Vortragsmitschnitte

Tagung »Situiert im Globalen«, Forschungskollektiv Beauty of Oil





Bianca Brandstätter Forschungskollektiv Beauty of Oil (Hopfengärtner/Klose/Steininger) Tu ölig‘s Austria. Petro Revue Alexander Klose und Benjamin Steininger sprechen mit Bianca Brandstätter und Jérôme Segal


Es gibt Erdöl in Österreich? Aber ja! Im Wiener Becken und in Oberösterreich wird seit den 1930 -ern Erdöl und -gas gefördert, Öltanks und Raffinerien stehen schon im ausgehenden 19. Jahrhundert an der Donau. An deren Ufer brandete einst das Tethysmeer. Sedimentschicht für Sedimentschicht hinterließ es, was heute als fossiles Brennmaterial wieder zutage gefördert wird. Um 1900 ist das Habsburgerreich mit seinen galizischen (heute ukrainischen) Ölfeldern Förderland Nummer drei nach den USA und Russland. Nach 1938 soll Linz petromodern zur prächtigsten Metropole Österreichs ausgebaut werden, während Erdöl aus dem Wiener Becken die NS-Kriegsmaschine antreibt.

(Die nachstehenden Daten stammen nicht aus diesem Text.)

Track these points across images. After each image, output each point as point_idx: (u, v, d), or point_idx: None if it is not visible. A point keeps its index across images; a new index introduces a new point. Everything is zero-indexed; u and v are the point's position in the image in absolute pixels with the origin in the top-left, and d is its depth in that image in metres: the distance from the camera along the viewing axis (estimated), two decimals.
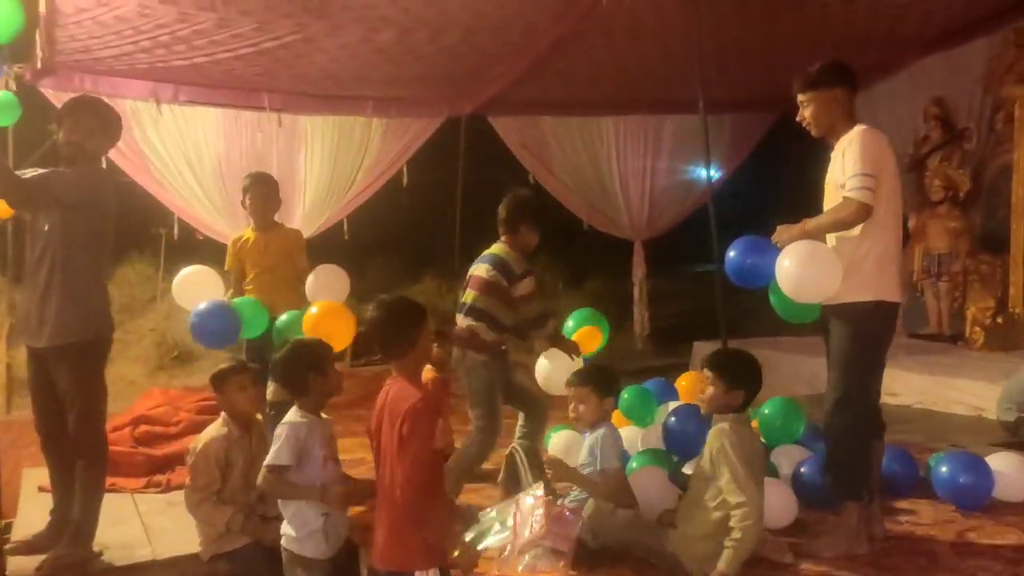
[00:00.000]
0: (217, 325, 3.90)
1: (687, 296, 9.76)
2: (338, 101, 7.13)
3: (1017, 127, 5.76)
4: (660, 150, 8.67)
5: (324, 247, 7.61)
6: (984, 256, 5.95)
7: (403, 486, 2.40)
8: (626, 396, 4.28)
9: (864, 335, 3.08)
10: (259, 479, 2.74)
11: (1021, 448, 4.15)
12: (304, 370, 2.77)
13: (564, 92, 7.67)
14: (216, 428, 3.15)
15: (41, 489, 4.03)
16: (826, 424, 3.15)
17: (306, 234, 7.26)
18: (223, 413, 3.23)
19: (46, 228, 3.22)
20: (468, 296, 3.82)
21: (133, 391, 7.58)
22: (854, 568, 2.96)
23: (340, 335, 3.71)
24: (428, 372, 4.50)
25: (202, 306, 3.91)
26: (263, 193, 4.48)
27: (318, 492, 2.66)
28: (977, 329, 5.56)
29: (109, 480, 3.35)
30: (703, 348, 6.88)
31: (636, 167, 8.59)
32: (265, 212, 4.47)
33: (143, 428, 4.42)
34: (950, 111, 6.65)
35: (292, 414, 2.76)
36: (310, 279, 4.29)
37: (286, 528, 2.69)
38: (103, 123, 3.36)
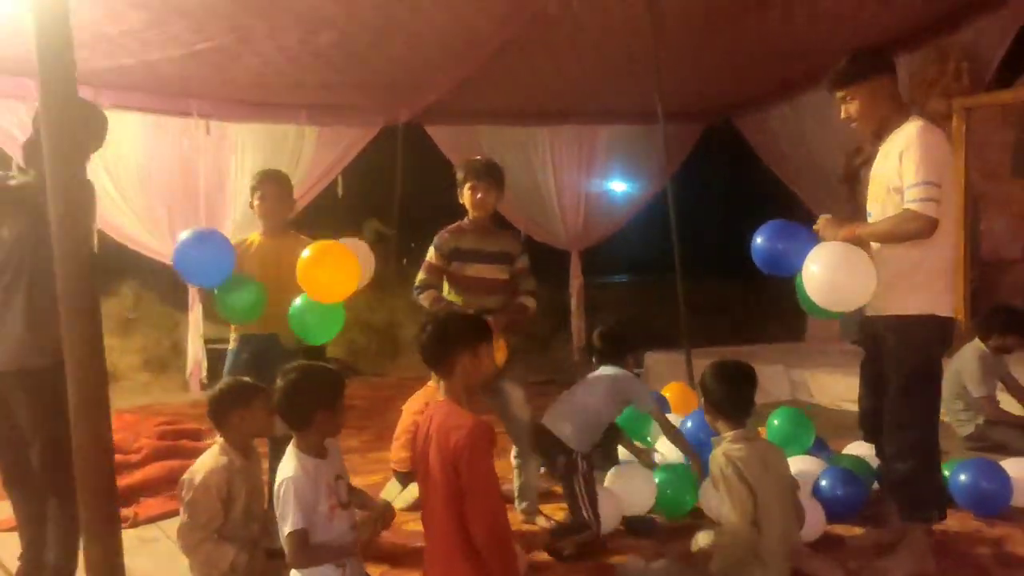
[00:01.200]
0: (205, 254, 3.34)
1: (624, 305, 9.79)
2: (270, 108, 6.89)
3: (955, 138, 5.97)
4: (594, 160, 8.69)
5: None
6: None
7: (481, 533, 2.29)
8: None
9: (918, 350, 2.91)
10: (287, 550, 2.49)
11: None
12: (311, 403, 2.56)
13: (502, 101, 7.61)
14: (213, 458, 2.84)
15: None
16: (888, 442, 3.00)
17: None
18: (219, 440, 2.92)
19: (7, 236, 2.92)
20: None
21: None
22: None
23: (346, 278, 3.37)
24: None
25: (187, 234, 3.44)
26: (277, 192, 3.82)
27: (343, 550, 2.49)
28: None
29: None
30: (657, 359, 6.86)
31: (571, 177, 8.57)
32: (278, 214, 3.81)
33: None
34: None
35: (291, 463, 2.53)
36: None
37: None
38: (85, 124, 2.96)
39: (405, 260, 8.74)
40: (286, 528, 2.46)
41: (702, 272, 8.51)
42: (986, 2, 6.31)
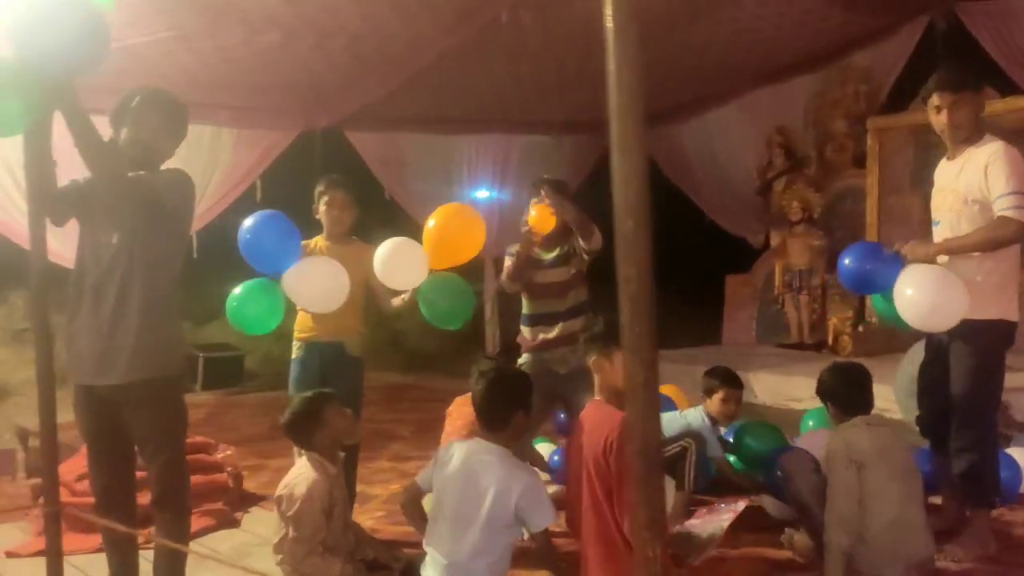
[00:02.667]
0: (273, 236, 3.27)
1: None
2: (190, 108, 6.57)
3: (869, 155, 6.45)
4: (508, 170, 8.79)
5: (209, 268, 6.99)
6: None
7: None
8: None
9: (985, 351, 3.12)
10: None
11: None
12: (512, 405, 2.69)
13: (426, 109, 7.58)
14: (309, 468, 2.74)
15: (9, 555, 3.61)
16: (955, 437, 3.17)
17: None
18: (306, 453, 2.89)
19: (114, 241, 2.66)
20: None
21: None
22: (989, 566, 3.13)
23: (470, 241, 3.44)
24: None
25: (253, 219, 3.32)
26: (342, 199, 3.75)
27: None
28: (846, 337, 6.16)
29: (77, 542, 2.78)
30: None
31: (488, 187, 8.64)
32: (344, 221, 3.74)
33: None
34: (791, 139, 7.31)
35: (518, 463, 2.66)
36: (379, 254, 3.50)
37: None
38: (169, 119, 2.83)
39: None
40: (546, 522, 2.54)
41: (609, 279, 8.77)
42: (882, 29, 6.87)
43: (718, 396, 3.86)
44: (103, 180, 2.64)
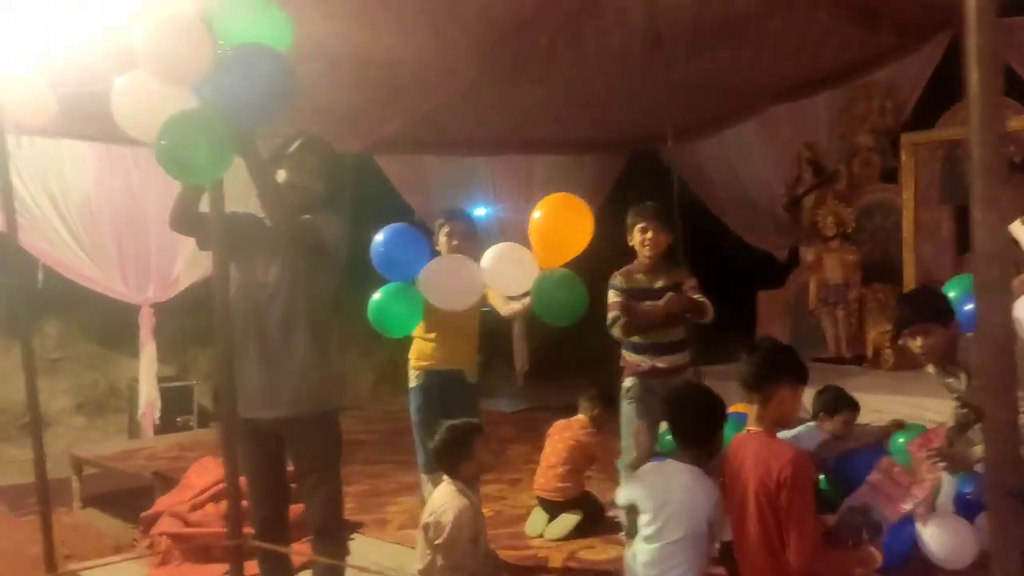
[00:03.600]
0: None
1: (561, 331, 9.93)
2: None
3: (905, 171, 6.54)
4: (532, 189, 8.87)
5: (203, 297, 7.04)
6: (878, 285, 6.68)
7: (803, 562, 2.37)
8: None
9: None
10: None
11: None
12: (712, 425, 2.77)
13: (451, 131, 7.67)
14: (454, 496, 2.82)
15: None
16: None
17: (188, 282, 6.72)
18: (447, 479, 2.95)
19: (270, 279, 2.73)
20: None
21: None
22: None
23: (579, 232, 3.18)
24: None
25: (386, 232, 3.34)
26: (465, 230, 3.82)
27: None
28: (888, 351, 6.22)
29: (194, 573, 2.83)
30: None
31: (511, 207, 8.72)
32: (467, 252, 3.68)
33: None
34: (819, 155, 7.40)
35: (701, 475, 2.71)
36: (486, 259, 3.33)
37: None
38: (324, 162, 2.92)
39: None
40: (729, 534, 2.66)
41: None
42: (905, 46, 6.96)
43: (840, 418, 3.92)
44: (281, 223, 2.73)
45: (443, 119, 7.17)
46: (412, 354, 3.80)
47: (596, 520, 4.31)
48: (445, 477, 2.97)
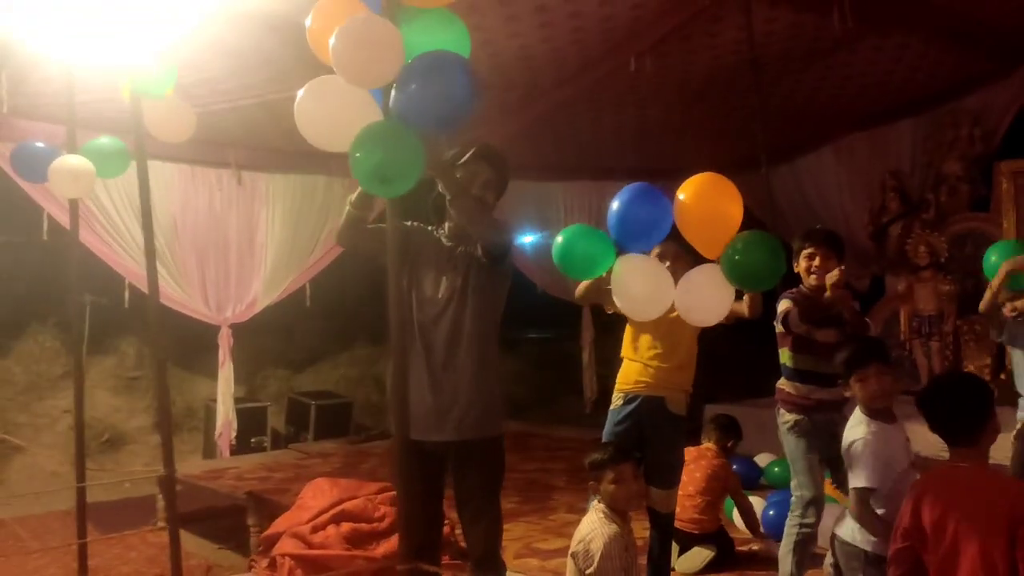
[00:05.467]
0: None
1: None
2: (303, 157, 6.73)
3: (1005, 199, 6.34)
4: (603, 215, 8.78)
5: (282, 314, 7.09)
6: (976, 316, 6.45)
7: None
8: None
9: None
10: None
11: None
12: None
13: (525, 156, 7.65)
14: (603, 523, 2.74)
15: None
16: None
17: (267, 300, 6.78)
18: (598, 504, 2.90)
19: (440, 295, 2.72)
20: None
21: (57, 481, 6.61)
22: None
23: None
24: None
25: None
26: (677, 251, 3.52)
27: None
28: (992, 385, 6.00)
29: None
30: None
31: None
32: (678, 273, 3.58)
33: (348, 526, 3.75)
34: (904, 183, 7.21)
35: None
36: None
37: None
38: (497, 173, 2.85)
39: None
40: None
41: None
42: (993, 72, 6.77)
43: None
44: (464, 233, 2.68)
45: (518, 144, 7.15)
46: (619, 377, 3.63)
47: (729, 555, 4.20)
48: (593, 503, 2.88)
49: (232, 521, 4.88)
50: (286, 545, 3.68)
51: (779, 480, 5.33)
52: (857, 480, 2.70)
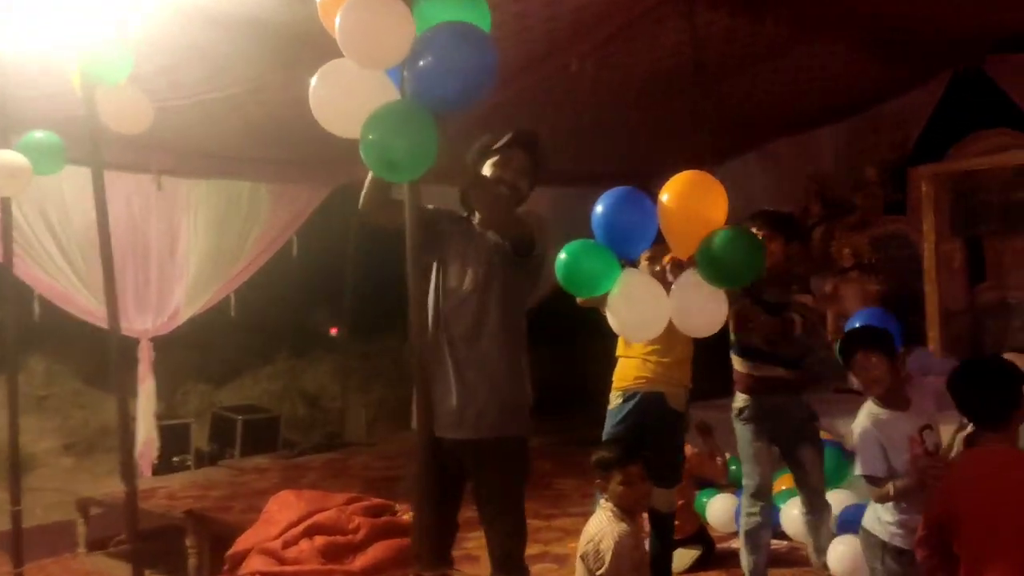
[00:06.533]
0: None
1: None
2: (229, 163, 6.43)
3: (925, 202, 6.58)
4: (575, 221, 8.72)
5: (199, 327, 6.76)
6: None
7: None
8: None
9: None
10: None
11: None
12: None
13: (460, 160, 7.53)
14: (612, 522, 2.64)
15: None
16: None
17: (191, 311, 6.44)
18: (605, 503, 2.78)
19: (465, 287, 2.50)
20: None
21: None
22: None
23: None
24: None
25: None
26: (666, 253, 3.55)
27: None
28: None
29: None
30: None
31: None
32: (675, 271, 3.48)
33: (322, 539, 3.48)
34: (827, 187, 7.44)
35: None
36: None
37: None
38: (535, 162, 2.69)
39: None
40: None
41: None
42: (911, 80, 7.06)
43: None
44: (491, 220, 2.54)
45: (457, 148, 7.03)
46: (615, 374, 3.57)
47: (711, 554, 4.22)
48: (600, 502, 2.79)
49: (164, 544, 4.56)
50: (255, 562, 3.46)
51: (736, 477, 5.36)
52: (855, 467, 2.76)
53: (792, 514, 4.22)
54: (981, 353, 5.97)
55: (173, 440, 6.72)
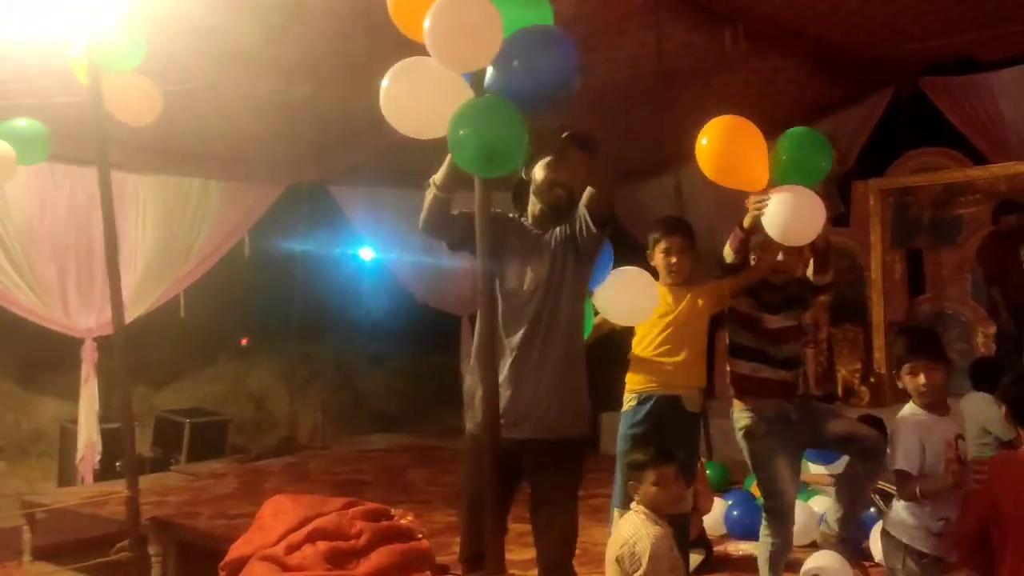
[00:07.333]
0: None
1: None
2: (179, 159, 6.30)
3: (872, 215, 6.81)
4: None
5: (136, 328, 6.57)
6: (848, 325, 6.89)
7: None
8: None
9: None
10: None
11: None
12: None
13: (408, 164, 7.50)
14: (646, 524, 2.58)
15: None
16: None
17: (139, 311, 6.27)
18: (636, 505, 2.70)
19: (525, 288, 2.48)
20: None
21: None
22: None
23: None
24: None
25: None
26: (684, 245, 3.44)
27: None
28: (863, 388, 6.43)
29: None
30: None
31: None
32: (686, 270, 3.42)
33: (325, 545, 3.33)
34: None
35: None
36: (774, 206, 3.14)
37: None
38: (588, 165, 2.58)
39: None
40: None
41: None
42: (849, 98, 7.33)
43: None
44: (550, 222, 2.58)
45: (406, 152, 7.01)
46: (628, 377, 3.49)
47: (712, 557, 4.19)
48: (632, 505, 2.76)
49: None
50: (257, 569, 3.35)
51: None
52: (891, 461, 2.79)
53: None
54: None
55: (117, 444, 6.48)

Bis zum Abschluss des Staatsvertrags 1955 und noch darüber hinaus fließen Millionen Tonnen Erdöl als Reparationszahlungen an die UdSSR. 1965 wird Wien OPEC-Stadt und damit Teil eines utopischen Projekts der Ölförderländer auf der Südhalbkugel. Die Montanuniversität Leoben mausert sich zu einer der wichtigsten Petroleum-Lehrstätten Europas. Zwischen Petro-Euphorie und Petro-Melancholie, zwischen jüdischem Unternehmertum in Galizien, »Anschluss« und sowjetischer Besatzung, zwischen katholischer und sozialdemokratischer Petromoderne – im Brennspiegel des Erdöls verdichten sich in Österreich lokale Geografien, nationale Geschichte und globale Dynamiken des 19., 20. und 21. Jahrhunderts. Die Petro Revue Linz montiert Unterhaltung und Propaganda, Videoschnipsel und Musik mit geowissenschaftlichen Materialien und historischen Dokumenten. Diese Montagen bilden den Rahmen für Gespräche. Unsere Gäste und Gesprächspartner*innen sind Bianca Brandstätter von der Montanuniversität Leoben und der österreichisch-französische Historiker Jérôme Segal. Begleitend zur Petro Revue Linz entsteht eine dreiteilige Videoinstallation, die während der gesamten Laufzeit der IFK_Herbsttagung im Keller der Kunstuniversität Linz zu sehen sein wird.